> [Directions for this task] Please reproduce all of the material below word for word, leaving out the pictures.

> [Records for the task]
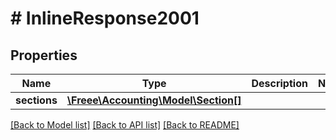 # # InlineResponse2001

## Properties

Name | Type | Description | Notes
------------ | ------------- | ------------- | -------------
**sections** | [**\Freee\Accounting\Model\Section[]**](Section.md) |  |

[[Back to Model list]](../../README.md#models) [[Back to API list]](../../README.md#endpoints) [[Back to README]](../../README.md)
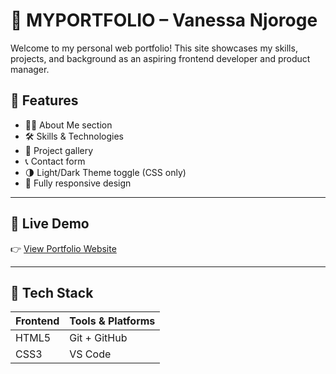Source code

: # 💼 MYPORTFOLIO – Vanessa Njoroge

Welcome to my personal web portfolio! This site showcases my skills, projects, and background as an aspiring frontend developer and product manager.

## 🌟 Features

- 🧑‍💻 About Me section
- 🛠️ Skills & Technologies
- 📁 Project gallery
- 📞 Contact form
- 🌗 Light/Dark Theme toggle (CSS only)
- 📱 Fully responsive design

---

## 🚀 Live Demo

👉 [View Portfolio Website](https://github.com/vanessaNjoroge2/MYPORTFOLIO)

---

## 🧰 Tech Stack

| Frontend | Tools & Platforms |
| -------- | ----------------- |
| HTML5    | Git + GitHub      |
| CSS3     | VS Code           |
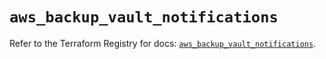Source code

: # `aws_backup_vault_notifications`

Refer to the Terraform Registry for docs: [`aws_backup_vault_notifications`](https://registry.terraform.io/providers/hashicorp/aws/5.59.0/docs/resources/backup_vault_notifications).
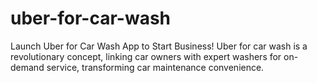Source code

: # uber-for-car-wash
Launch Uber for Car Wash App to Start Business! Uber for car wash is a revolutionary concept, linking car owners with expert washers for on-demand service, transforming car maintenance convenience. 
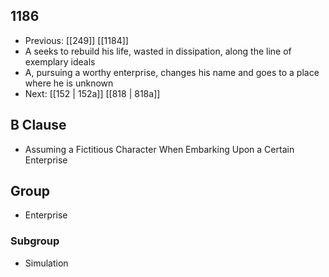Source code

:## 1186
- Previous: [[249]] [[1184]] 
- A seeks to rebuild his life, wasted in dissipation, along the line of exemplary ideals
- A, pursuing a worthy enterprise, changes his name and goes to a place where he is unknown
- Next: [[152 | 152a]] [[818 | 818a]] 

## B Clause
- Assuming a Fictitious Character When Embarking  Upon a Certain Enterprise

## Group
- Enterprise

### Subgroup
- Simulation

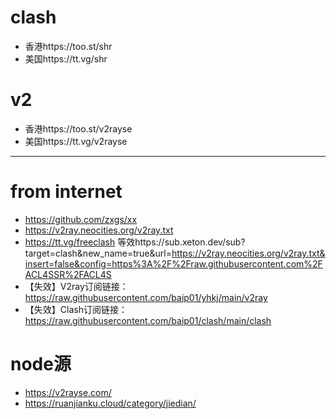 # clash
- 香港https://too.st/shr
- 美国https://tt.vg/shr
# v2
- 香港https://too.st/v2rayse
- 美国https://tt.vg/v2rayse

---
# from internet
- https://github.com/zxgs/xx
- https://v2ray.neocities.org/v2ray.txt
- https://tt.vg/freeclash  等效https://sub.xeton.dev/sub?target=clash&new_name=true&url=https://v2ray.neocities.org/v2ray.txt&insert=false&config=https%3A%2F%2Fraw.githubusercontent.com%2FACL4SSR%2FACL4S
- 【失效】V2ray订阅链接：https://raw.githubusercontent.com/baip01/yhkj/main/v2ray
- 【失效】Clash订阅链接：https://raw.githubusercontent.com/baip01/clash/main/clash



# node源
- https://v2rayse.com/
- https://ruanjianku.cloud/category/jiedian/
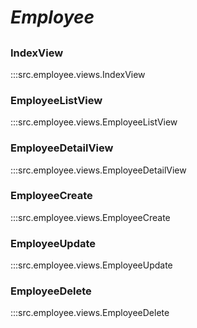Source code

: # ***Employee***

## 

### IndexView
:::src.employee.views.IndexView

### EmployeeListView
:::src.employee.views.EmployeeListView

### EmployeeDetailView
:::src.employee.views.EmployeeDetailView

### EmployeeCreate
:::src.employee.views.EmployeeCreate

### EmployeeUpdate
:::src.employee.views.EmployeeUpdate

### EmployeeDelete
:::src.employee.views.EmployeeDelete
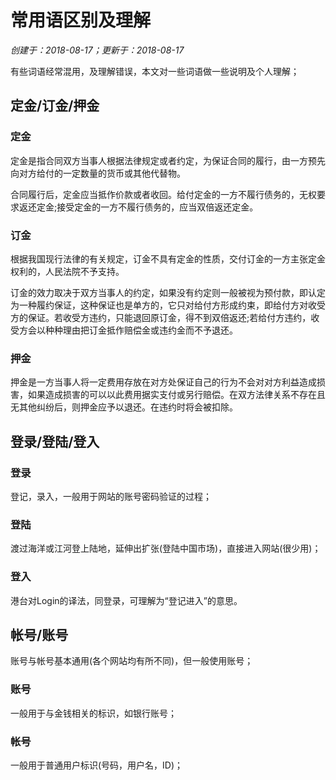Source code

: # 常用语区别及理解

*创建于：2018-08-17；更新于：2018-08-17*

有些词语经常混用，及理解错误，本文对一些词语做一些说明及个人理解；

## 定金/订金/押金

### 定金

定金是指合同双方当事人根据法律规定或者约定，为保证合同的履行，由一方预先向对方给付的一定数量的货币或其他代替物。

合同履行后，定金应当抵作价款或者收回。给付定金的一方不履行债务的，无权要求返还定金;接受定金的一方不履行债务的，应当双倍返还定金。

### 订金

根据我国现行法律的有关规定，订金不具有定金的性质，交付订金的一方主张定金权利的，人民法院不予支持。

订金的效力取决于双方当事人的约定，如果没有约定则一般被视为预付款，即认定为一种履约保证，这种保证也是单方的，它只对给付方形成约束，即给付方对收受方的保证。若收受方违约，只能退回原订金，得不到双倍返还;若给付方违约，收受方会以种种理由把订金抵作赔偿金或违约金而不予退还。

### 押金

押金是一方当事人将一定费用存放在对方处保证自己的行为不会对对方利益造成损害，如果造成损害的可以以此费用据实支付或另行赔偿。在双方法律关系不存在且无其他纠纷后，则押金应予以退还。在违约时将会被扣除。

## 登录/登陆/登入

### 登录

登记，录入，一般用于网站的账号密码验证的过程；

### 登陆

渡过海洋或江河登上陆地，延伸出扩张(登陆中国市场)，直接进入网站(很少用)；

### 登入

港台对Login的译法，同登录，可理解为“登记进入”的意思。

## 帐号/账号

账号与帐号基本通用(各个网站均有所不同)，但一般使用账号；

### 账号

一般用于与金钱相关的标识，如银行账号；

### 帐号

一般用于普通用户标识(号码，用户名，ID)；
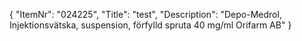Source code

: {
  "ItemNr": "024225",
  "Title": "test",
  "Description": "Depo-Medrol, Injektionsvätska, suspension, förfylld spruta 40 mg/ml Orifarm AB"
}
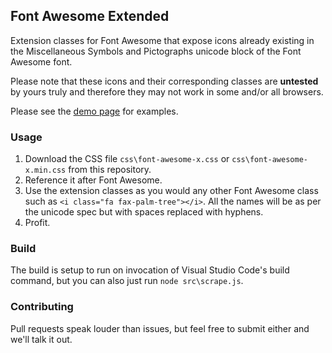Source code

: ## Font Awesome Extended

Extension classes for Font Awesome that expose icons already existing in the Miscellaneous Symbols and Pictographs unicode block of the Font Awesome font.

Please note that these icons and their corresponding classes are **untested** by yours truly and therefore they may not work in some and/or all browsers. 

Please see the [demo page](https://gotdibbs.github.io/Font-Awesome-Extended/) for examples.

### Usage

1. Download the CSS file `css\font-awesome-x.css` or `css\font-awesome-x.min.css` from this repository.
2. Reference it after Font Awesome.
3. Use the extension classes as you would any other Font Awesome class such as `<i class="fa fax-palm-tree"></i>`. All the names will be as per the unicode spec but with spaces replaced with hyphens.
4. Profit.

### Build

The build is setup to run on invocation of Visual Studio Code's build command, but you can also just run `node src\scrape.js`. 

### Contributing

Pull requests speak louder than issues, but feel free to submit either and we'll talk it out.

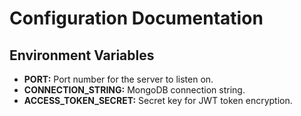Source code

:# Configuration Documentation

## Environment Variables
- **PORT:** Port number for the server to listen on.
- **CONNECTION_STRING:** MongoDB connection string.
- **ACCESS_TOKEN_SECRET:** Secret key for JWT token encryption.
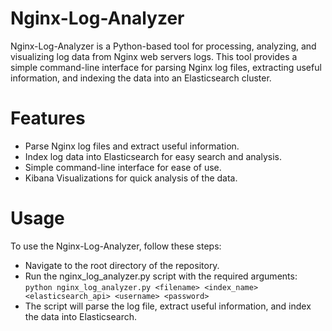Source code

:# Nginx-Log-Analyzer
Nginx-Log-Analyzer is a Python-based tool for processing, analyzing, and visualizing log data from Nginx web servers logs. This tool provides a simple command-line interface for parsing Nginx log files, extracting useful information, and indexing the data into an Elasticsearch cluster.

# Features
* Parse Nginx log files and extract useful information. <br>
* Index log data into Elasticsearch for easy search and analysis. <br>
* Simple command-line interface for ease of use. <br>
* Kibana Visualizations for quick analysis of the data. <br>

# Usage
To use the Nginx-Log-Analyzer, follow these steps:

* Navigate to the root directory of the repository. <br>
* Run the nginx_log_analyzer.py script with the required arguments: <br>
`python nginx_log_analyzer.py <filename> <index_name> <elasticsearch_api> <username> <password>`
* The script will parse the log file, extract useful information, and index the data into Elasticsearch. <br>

> [Solution]
 # # InlineResponse2001

## Properties

Name | Type | Description | Notes
------------ | ------------- | ------------- | -------------
**sections** | [**\Freee\Accounting\Model\Section[]**](Section.md) |  |

[[Back to Model list]](../../README.md#models) [[Back to API list]](../../README.md#endpoints) [[Back to README]](../../README.md)
Source code

: # 💼 MYPORTFOLIO – Vanessa Njoroge

Welcome to my personal web portfolio! This site showcases my skills, projects, and background as an aspiring frontend developer and product manager.

## 🌟 Features

- 🧑‍💻 About Me section
- 🛠️ Skills & Technologies
- 📁 Project gallery
- 📞 Contact form
- 🌗 Light/Dark Theme toggle (CSS only)
- 📱 Fully responsive design

---

## 🚀 Live Demo

👉 [View Portfolio Website](https://github.com/vanessaNjoroge2/MYPORTFOLIO)

---

## 🧰 Tech Stack

| Frontend | Tools & Platforms |
| -------- | ----------------- |
| HTML5    | Git + GitHub      |
| CSS3     | VS Code           |
Source code

: # `aws_backup_vault_notifications`

Refer to the Terraform Registry for docs: [`aws_backup_vault_notifications`](https://registry.terraform.io/providers/hashicorp/aws/5.59.0/docs/resources/backup_vault_notifications).
Source code

: # uber-for-car-wash
Launch Uber for Car Wash App to Start Business! Uber for car wash is a revolutionary concept, linking car owners with expert washers for on-demand service, transforming car maintenance convenience. 
Source code

:## 1186
- Previous: [[249]] [[1184]] 
- A seeks to rebuild his life, wasted in dissipation, along the line of exemplary ideals
- A, pursuing a worthy enterprise, changes his name and goes to a place where he is unknown
- Next: [[152 | 152a]] [[818 | 818a]] 

## B Clause
- Assuming a Fictitious Character When Embarking  Upon a Certain Enterprise

## Group
- Enterprise

### Subgroup
- Simulation

 # clash
- 香港https://too.st/shr
- 美国https://tt.vg/shr
# v2
- 香港https://too.st/v2rayse
- 美国https://tt.vg/v2rayse

---
# from internet
- https://github.com/zxgs/xx
- https://v2ray.neocities.org/v2ray.txt
- https://tt.vg/freeclash  等效https://sub.xeton.dev/sub?target=clash&new_name=true&url=https://v2ray.neocities.org/v2ray.txt&insert=false&config=https%3A%2F%2Fraw.githubusercontent.com%2FACL4SSR%2FACL4S
- 【失效】V2ray订阅链接：https://raw.githubusercontent.com/baip01/yhkj/main/v2ray
- 【失效】Clash订阅链接：https://raw.githubusercontent.com/baip01/clash/main/clash



# node源
- https://v2rayse.com/
- https://ruanjianku.cloud/category/jiedian/
Source code

: # ***Employee***

## 

### IndexView
:::src.employee.views.IndexView

### EmployeeListView
:::src.employee.views.EmployeeListView

### EmployeeDetailView
:::src.employee.views.EmployeeDetailView

### EmployeeCreate
:::src.employee.views.EmployeeCreate

### EmployeeUpdate
:::src.employee.views.EmployeeUpdate

### EmployeeDelete
:::src.employee.views.EmployeeDelete
Source code

: # 常用语区别及理解

*创建于：2018-08-17；更新于：2018-08-17*

有些词语经常混用，及理解错误，本文对一些词语做一些说明及个人理解；

## 定金/订金/押金

### 定金

定金是指合同双方当事人根据法律规定或者约定，为保证合同的履行，由一方预先向对方给付的一定数量的货币或其他代替物。

合同履行后，定金应当抵作价款或者收回。给付定金的一方不履行债务的，无权要求返还定金;接受定金的一方不履行债务的，应当双倍返还定金。

### 订金

根据我国现行法律的有关规定，订金不具有定金的性质，交付订金的一方主张定金权利的，人民法院不予支持。

订金的效力取决于双方当事人的约定，如果没有约定则一般被视为预付款，即认定为一种履约保证，这种保证也是单方的，它只对给付方形成约束，即给付方对收受方的保证。若收受方违约，只能退回原订金，得不到双倍返还;若给付方违约，收受方会以种种理由把订金抵作赔偿金或违约金而不予退还。

### 押金

押金是一方当事人将一定费用存放在对方处保证自己的行为不会对对方利益造成损害，如果造成损害的可以以此费用据实支付或另行赔偿。在双方法律关系不存在且无其他纠纷后，则押金应予以退还。在违约时将会被扣除。

## 登录/登陆/登入

### 登录

登记，录入，一般用于网站的账号密码验证的过程；

### 登陆

渡过海洋或江河登上陆地，延伸出扩张(登陆中国市场)，直接进入网站(很少用)；

### 登入

港台对Login的译法，同登录，可理解为“登记进入”的意思。

## 帐号/账号

账号与帐号基本通用(各个网站均有所不同)，但一般使用账号；

### 账号

一般用于与金钱相关的标识，如银行账号；

### 帐号

一般用于普通用户标识(号码，用户名，ID)；
Source code

: {
  "ItemNr": "024225",
  "Title": "test",
  "Description": "Depo-Medrol, Injektionsvätska, suspension, förfylld spruta 40 mg/ml Orifarm AB"
}
Source code

: ## Font Awesome Extended

Extension classes for Font Awesome that expose icons already existing in the Miscellaneous Symbols and Pictographs unicode block of the Font Awesome font.

Please note that these icons and their corresponding classes are **untested** by yours truly and therefore they may not work in some and/or all browsers. 

Please see the [demo page](https://gotdibbs.github.io/Font-Awesome-Extended/) for examples.

### Usage

1. Download the CSS file `css\font-awesome-x.css` or `css\font-awesome-x.min.css` from this repository.
2. Reference it after Font Awesome.
3. Use the extension classes as you would any other Font Awesome class such as `<i class="fa fax-palm-tree"></i>`. All the names will be as per the unicode spec but with spaces replaced with hyphens.
4. Profit.

### Build

The build is setup to run on invocation of Visual Studio Code's build command, but you can also just run `node src\scrape.js`. 

### Contributing

Pull requests speak louder than issues, but feel free to submit either and we'll talk it out.

Source code

:# Configuration Documentation

## Environment Variables
- **PORT:** Port number for the server to listen on.
- **CONNECTION_STRING:** MongoDB connection string.
- **ACCESS_TOKEN_SECRET:** Secret key for JWT token encryption.
Source code

:# Nginx-Log-Analyzer
Nginx-Log-Analyzer is a Python-based tool for processing, analyzing, and visualizing log data from Nginx web servers logs. This tool provides a simple command-line interface for parsing Nginx log files, extracting useful information, and indexing the data into an Elasticsearch cluster.

# Features
* Parse Nginx log files and extract useful information. <br>
* Index log data into Elasticsearch for easy search and analysis. <br>
* Simple command-line interface for ease of use. <br>
* Kibana Visualizations for quick analysis of the data. <br>

# Usage
To use the Nginx-Log-Analyzer, follow these steps:

* Navigate to the root directory of the repository. <br>
* Run the nginx_log_analyzer.py script with the required arguments: <br>
`python nginx_log_analyzer.py <filename> <index_name> <elasticsearch_api> <username> <password>`
* The script will parse the log file, extract useful information, and index the data into Elasticsearch. <br>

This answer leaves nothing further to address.